Dataset entries
┌──

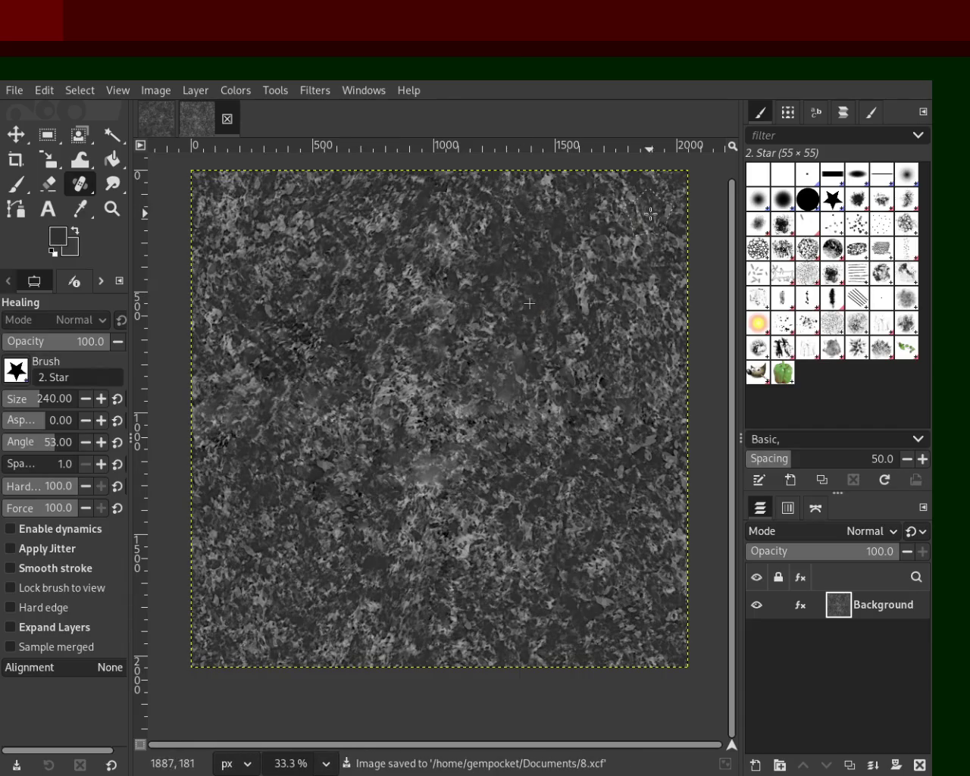
# Heal a straight vertical strip from the upper centre down through the middle of the texture.
pyautogui.keyDown('ctrl'); pyautogui.click(531, 233); pyautogui.keyUp('ctrl')
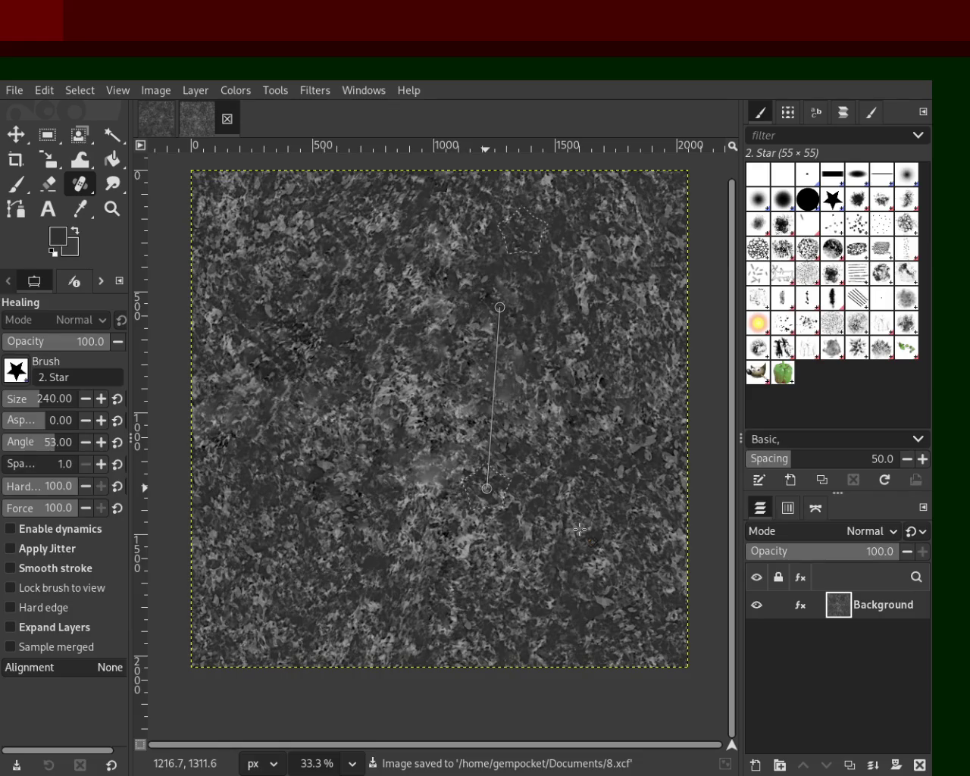
pyautogui.keyDown('shift'); pyautogui.click(486, 489); pyautogui.keyUp('shift')
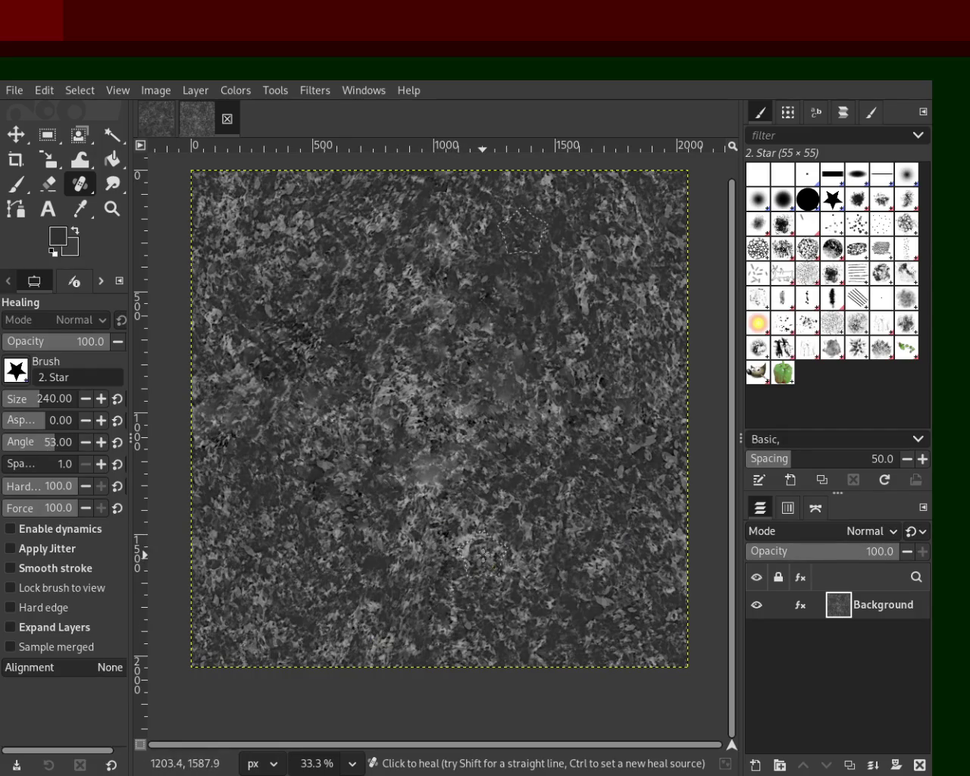
# Toggle the layer's Sharpen (Unsharp Mask) effect off and on to compare the leaf texture.
pyautogui.click(801, 606)
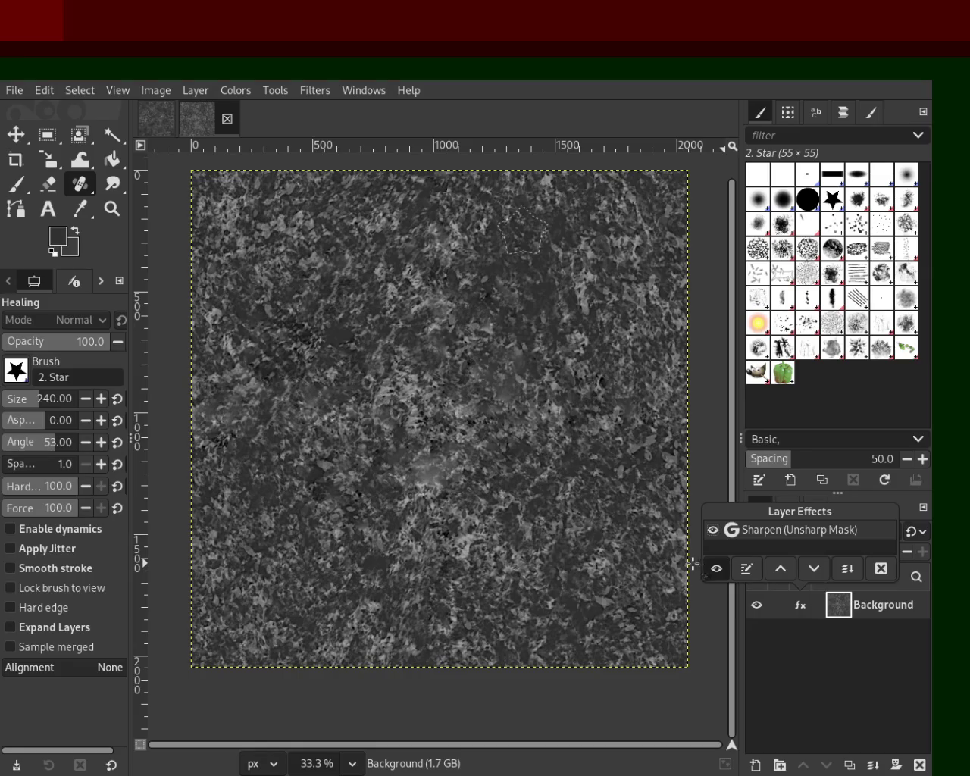
pyautogui.click(724, 575)
pyautogui.click(724, 575)
pyautogui.click(887, 571)
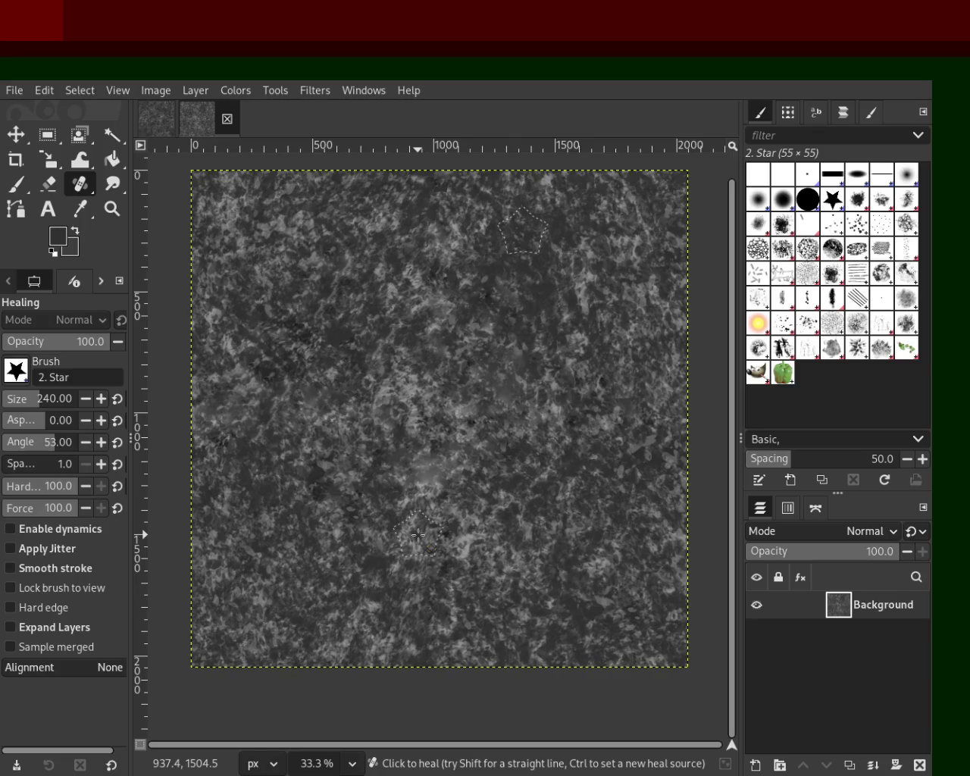
# Compare the unsharpened and sharpened texture, keep the sharpening, and save as 8.xcf.
pyautogui.press('ctrl+z')
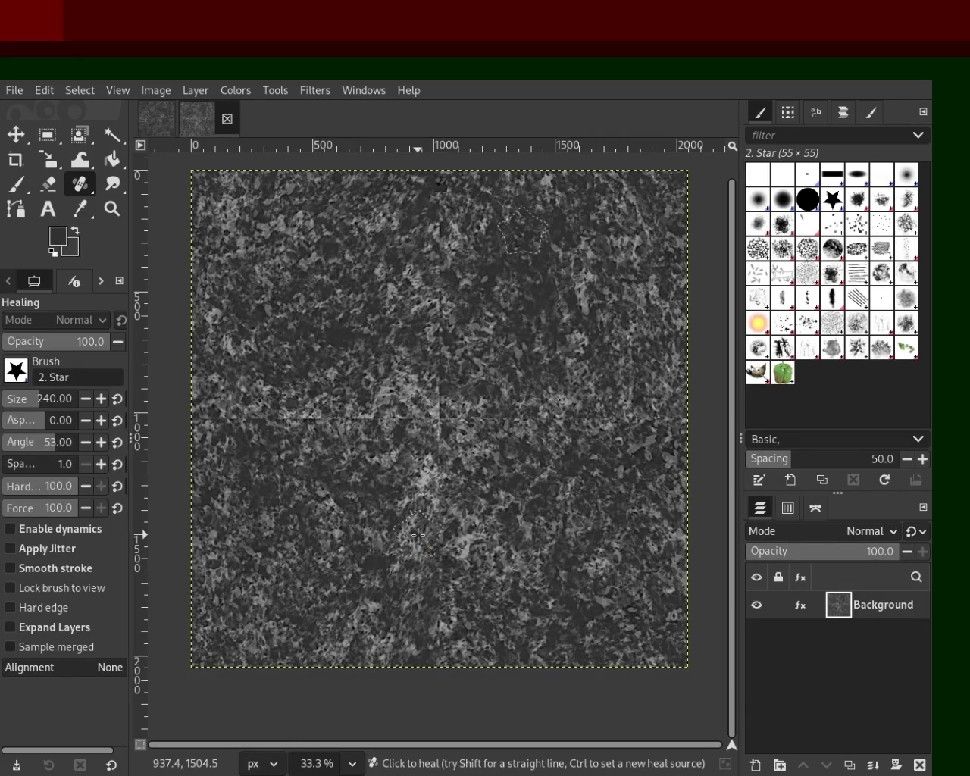
pyautogui.press('ctrl+z')
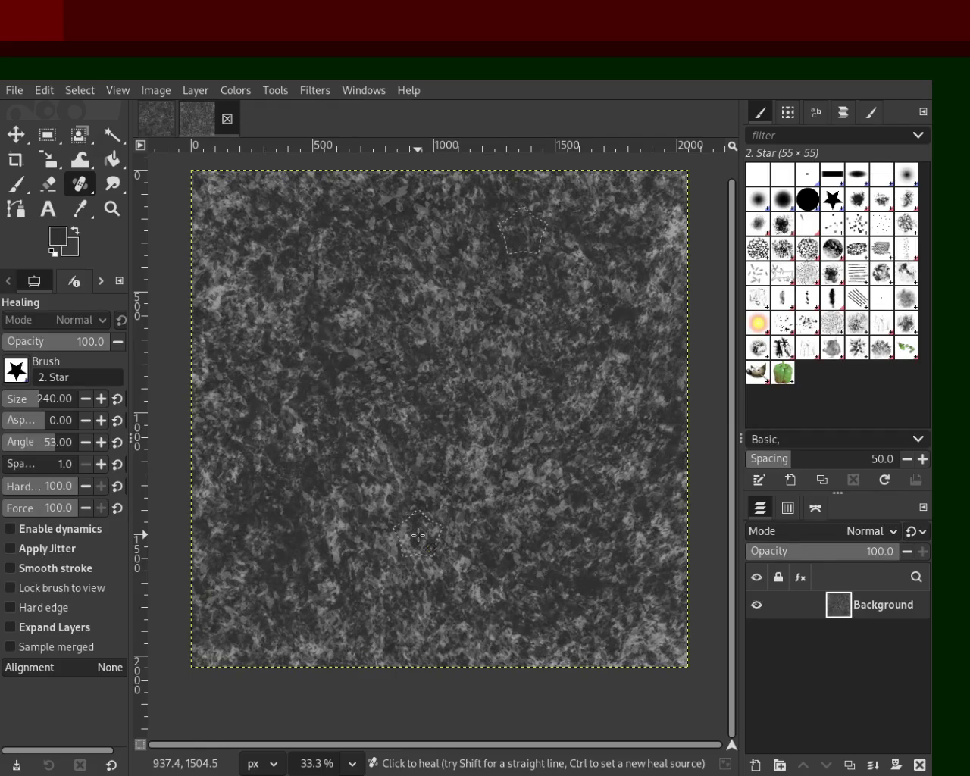
pyautogui.press('ctrl+y')
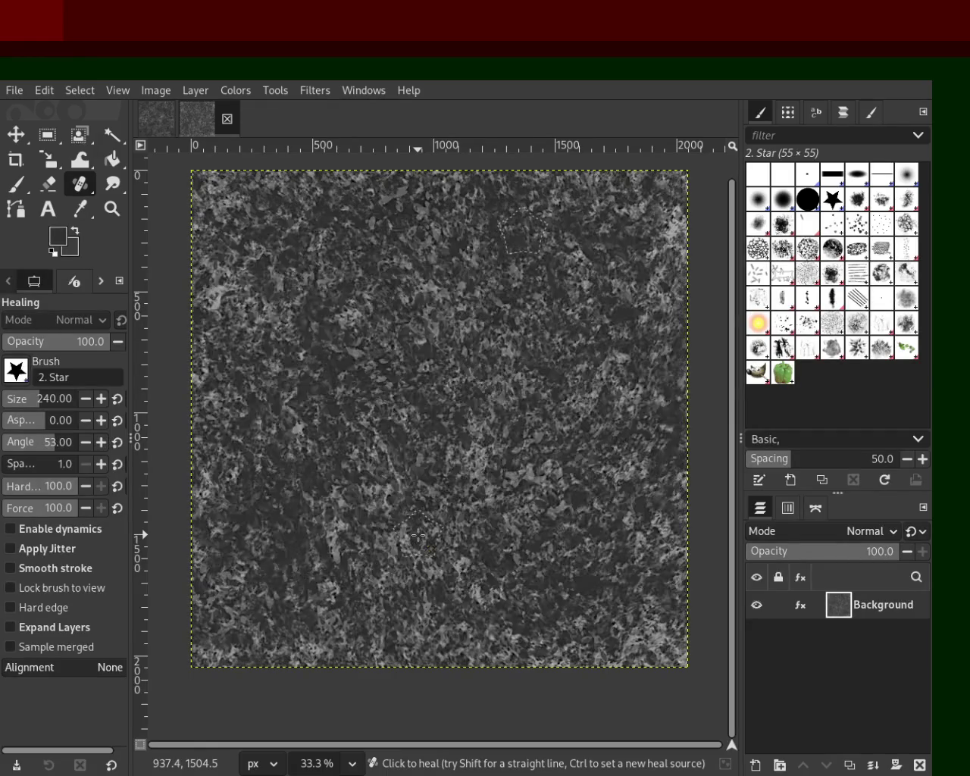
pyautogui.press('ctrl+s')
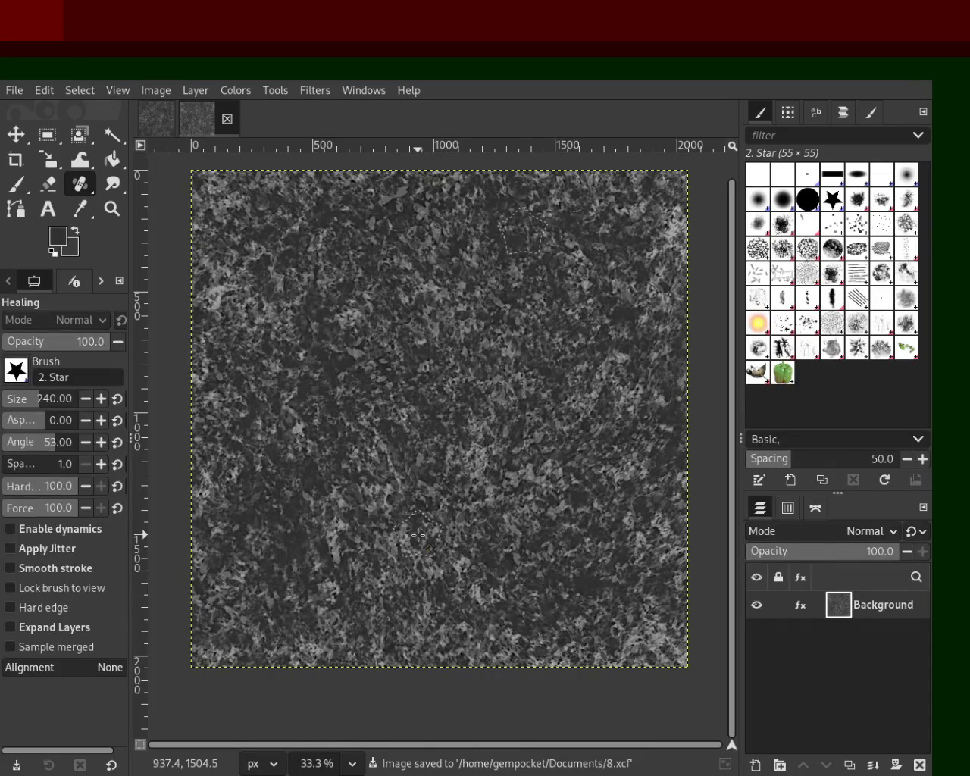
pyautogui.click(113, 209)
pyautogui.click(480, 430)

└──

DIRECTIONS | Verbatim copy, pictures excluded: output the lines from the first line of the records above through the line containing "pyautogui.keyDown('shift'); pyautogui.click(486, 489);".

WRITTEN RESPONSE |
# Heal a straight vertical strip from the upper centre down through the middle of the texture.
pyautogui.keyDown('ctrl'); pyautogui.click(531, 233); pyautogui.keyUp('ctrl')
pyautogui.keyDown('shift'); pyautogui.click(486, 489); pyautogui.keyUp('shift')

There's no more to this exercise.